The following pronouncements in Jaculbe v. Silliman University (518 SCRA 445
[2007] are elucidating:
“[A]n employer is free to impose a retirement age less than 65 for as long
as it has the employees consent. Stateted conversely, employees are free to accept
the employers offer to lower the retirement age if they feel they can get a better
deal with the retirement plan presented by the employer.”
13.8 In the following cases, the retirement plans in issue were the result of
negotiations and eventual agreement between the employer and the
employees.
In Pantranco North Express, Inc., v. NLRC, (328 Phil.470[1996]), the
court upheld the retirement of private respondent pursuant to a Collective
Bargaining Agreement (CBA) allowing Pantranco to compulsorily retire
employees upon completing 25 years of service to the company. Interpreting
Article 287, the court ruled that the Labor Code permits employers and employees
to fix the applicable retirement age lower 60 years of age. The Court also held that
there was no illegal dismissal involved, since it was the CBA itself that
incorporated the agreement between the employer and the bargaining agent with
respect to the terms and conditions of employment. Hence, when the private
respondent ratified the CBA, he concurrently agreed to conform to and abide by
its provisions. Thus, the Court stressed “[p] providing in a CBA for compulsory
retirement of employees after twenty five (25) years of service is legal and
enforceable so long as the parties agree to governed by such CBA. “
Similarly in Philippine Airlines, Inc., (PAL) v. Airlines Pilots Association
of the Philippines (APAP) (424 Phil. 356[2002]), the retirement plan contained in
the CBA between PAL and APAP was declared valid. The Court explained that
by their acceptance of the CBA, APAP and its members are obliged to abide by
the commitments and limitations they had agreed to cede to management.
The foregoing pronouncements served as guiding principles in the recent Cainta
Catholic School v.
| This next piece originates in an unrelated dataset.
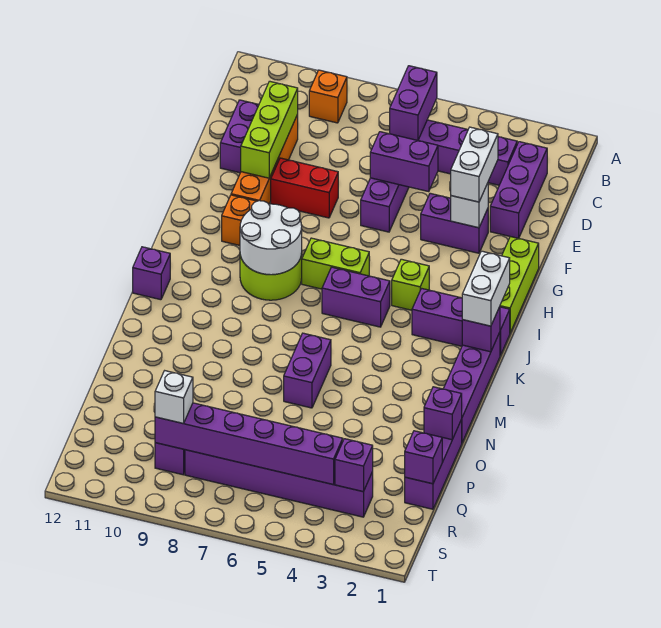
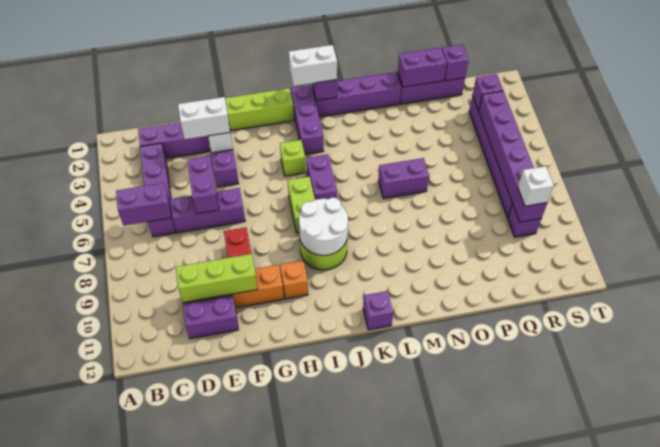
orange 1x1 brick [309,70,347,123] -> none
purple 1x1 brick [424,387,462,440] -> purple 1x2 brick [398,48,447,87]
Cainta Catholic School Employees Union (CCSEU) (489
SCRA 468 [2006]), where in the compulsory retirement of two teachers was
upheld as valid and consistent with the CBA provision allowing an employee to
be retired by the school even before reaching the of 60, provided that he /she had
rendered 20 years of service.
In Progressive Development Corporation v. NLRC (398 Phil., 433
[2000]), although the retirement plan was not embodied in a CBA, its provisions
were made known to the employees union. The validity of the retirement plan was
sustained on the basis of the finding of the Directors of the Bureau of Working
Conditions of the Department of Labor and Employment that it was expressly
made known to the employees and accepted by them.
It is axiomatic that a retirement plan giving the employer the option to
retire its employees below the ages provided by law must be assented to and
accepted by the latter, otherwise, its adhesive imposition will amount to a
deprivation of property without due process of law.